*Quoted passage*:
With pressurized CO2 inject, the plants are growing very well.


----------



## PaulCheung (Apr 18, 2011)

I have 3 Echinodorus osiris. 2 of them (medium and small) are separated from the big one. This picture shows the medium size one in the right hand side. The young leaves have a reddish hue.


----------



## rich16 (Mar 25, 2011)

Nice looking tank Paul...I love the natural look / feel to it. Your plants look great.

Rich


----------



## discuspaul (Jul 2, 2010)

Looking real good, Paul


----------



## PaulCheung (Apr 18, 2011)

*Added 2 Gold Rams and Stargrass*

I bought two beautiful Gold Rams. I was not able to have a good picture of the male which is more beautiful than the female.










I also added some Stargrass which is in the background of this photo with the female gold ram.


----------



## PaulCheung (Apr 18, 2011)

*Major re-caping*

I did some major recaping by took out the large driftwood.

New fishes: Bolivian Ram, Yellow Tail Acei




























Thank you for viewing.


----------



## gklaw (May 31, 2010)

Gorgeous rams and nice scape


----------



## Dunbar Painting (Apr 24, 2010)

You added African Cichlids to a freshwater planted set up? uh....okay?


----------



## PaulCheung (Apr 18, 2011)

So far so good. The yellow tail acei are just juveniles right now. They do not touch the plant much. Majority of my plants are Anubias, Java Fern, echinodorus osiris, big mass of water primrose (Ludwigia Repens), crypt, val.. These plants are pretty safe even for other African Cichilids. The water hyssop (Bacppa caroliniana) and stargrass is more fragile and may be a problem esp. stargrass.


----------



## Dunbar Painting (Apr 24, 2010)

The African Cichlids require different water parameters than soft water tropical fish and the soft water often used for planted tanks.


----------



## PaulCheung (Apr 18, 2011)

Yes. I added Equilibrium to harden the water. It has been working so far. The plants are growing and the fishes are healthy. Time will tell.


----------



## PaulCheung (Apr 18, 2011)

*Stargrass growing very fast*

The Stargrass is growing fast and looks very nice. The Golden Ram posted beside the Stargrass.










I bought a couple of German Blue Ram. Here is the male:


----------



## Momobobo (Sep 28, 2010)

That golden ram looks amazing


----------



## PaulCheung (Apr 18, 2011)

No major thing done to the tank. The only change is I sold the small Echinodorus Osiris that was one the right foreground. I want to Crypt to come out more.
The stargrass grows like a weed. Trimming starts becoming an issue. But its bright color and shape light up the tank. 
Most recent full tank shot:










The young male GBR I bought from King Ed's did not last more than 10 days. I bought another one from a forum member. This one is an adult.










Thank you for looking.


----------



## jobber (May 14, 2010)

*Complete the following*:
A. List each distinct username that heads a post in the aquarium forum thread.
B. Print the part of the aquarium forum thread from "That golden ram" up to and including "come out more.".
C. Proceed with the aquarium forum thread, picking up right after its final line.
The items that come next are from a different source.

*Records provided*:
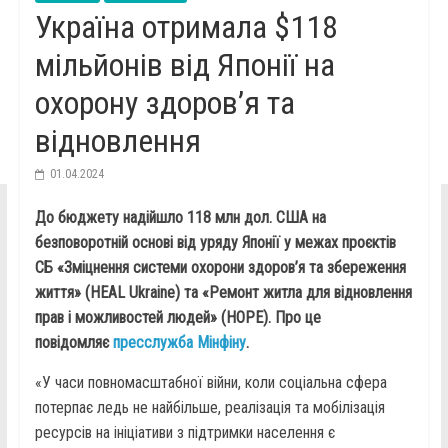
Україна отримала $118
мільйонів від Японії на
охорону здоров’я та
відновлення
01.04.2024
До бюджету надійшло 118 млн дол. США на
безповоротній основі від уряду Японії у межах проєктів
СБ «Зміцнення системи охорони здоров’я та збереження
життя» (HEAL Ukraine) та «Ремонт житла для відновлення
прав і можливостей людей» (HOPE). Про це
повідомляє
пресслужба Мінфіну
.
«У часи повномасштабної війни, коли соціальна сфера
потерпає ледь не найбільше, реалізація та мобілізація
ресурсів на ініціативи з підтримки населення є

*Expected responses*:
A. PaulCheung, rich16, discuspaul, gklaw, Dunbar Painting, Momobobo, jobber

B.
That golden ram looks amazing


----------



## PaulCheung (Apr 18, 2011)

No major thing done to the tank. The only change is I sold the small Echinodorus Osiris that was one the right foreground. I want to Crypt to come out more.

C.
That's some really nice plant growth in your tank. You should let the stargrass grow to the top, makes for a nice column look.


----------



## Chappy (Apr 21, 2010)

Tank looks really nice and your fish look very happy  Great job.


----------



## PaulCheung (Apr 18, 2011)

Thank you for your compliment.


----------



## thefishwife (Apr 21, 2010)

Beautiful tank!!! I love the star grass, if you ever trim it and want to share some with others, I would be HAPPY to purchase some clippings off of you .


----------



## PaulCheung (Apr 18, 2011)

There will be a lot trimmings coming up. I will let you know.


----------



## PaulCheung (Apr 18, 2011)

Just want to post a new picture. I have not done much to the tank.


----------



## discuspaul (Jul 2, 2010)

Your tank is absolutely superb, Paul !!


----------



## discuspaul (Jul 2, 2010)

BTW, Just for reference, here are some updated pics of my Osaka 260 - low-tech planted discus tank.
Not much change from earlier pics - but at times I feel I would like to add some pressurized CO2 to do a better job with the plantings - would like to achieve growth like yours, but I'm being a little careful given it's a discus tank, and I want to keep giving them reasonable swimming space, while avoiding some potential negatives by concentrating more on the plants.
Sept2011 pictures by discuspaul - Photobucket


----------



## PaulCheung (Apr 18, 2011)

Thank you, Paul. But I like your tank better.


----------



## crazy72 (Apr 22, 2010)

Beautiful tank. That sword (I think  ) at the back on the far left looks amazing.


----------



## PaulCheung (Apr 18, 2011)

That is Echinodorus Osiris you are referring to. It can grow over 20 inches. I have a smaller one on the right hand side too.


----------



## crazy72 (Apr 22, 2010)

That's right. I should have known better. I used to have one about 10 inches high. Not as nice and healthy as yours but it was still a nice plant. I liked the way the new leaves start out reddish in colour and turn green as they mature. Beautiful plant.


----------



## PaulCheung (Apr 18, 2011)

It has been a while since the last update. Quite a few changes in livestock and aquascape since then. The Tiger Lotus (in left side) finally comes to live after 2 years.

















Thank you for looking.

Paul


----------



## discuspaul (Jul 2, 2010)

Lots of changes can, and do, occur in just a few months, eh Paul ?
Same with my Osaka - here's some updated pics of the tank, with changes to the discus strain make-up and the plantings.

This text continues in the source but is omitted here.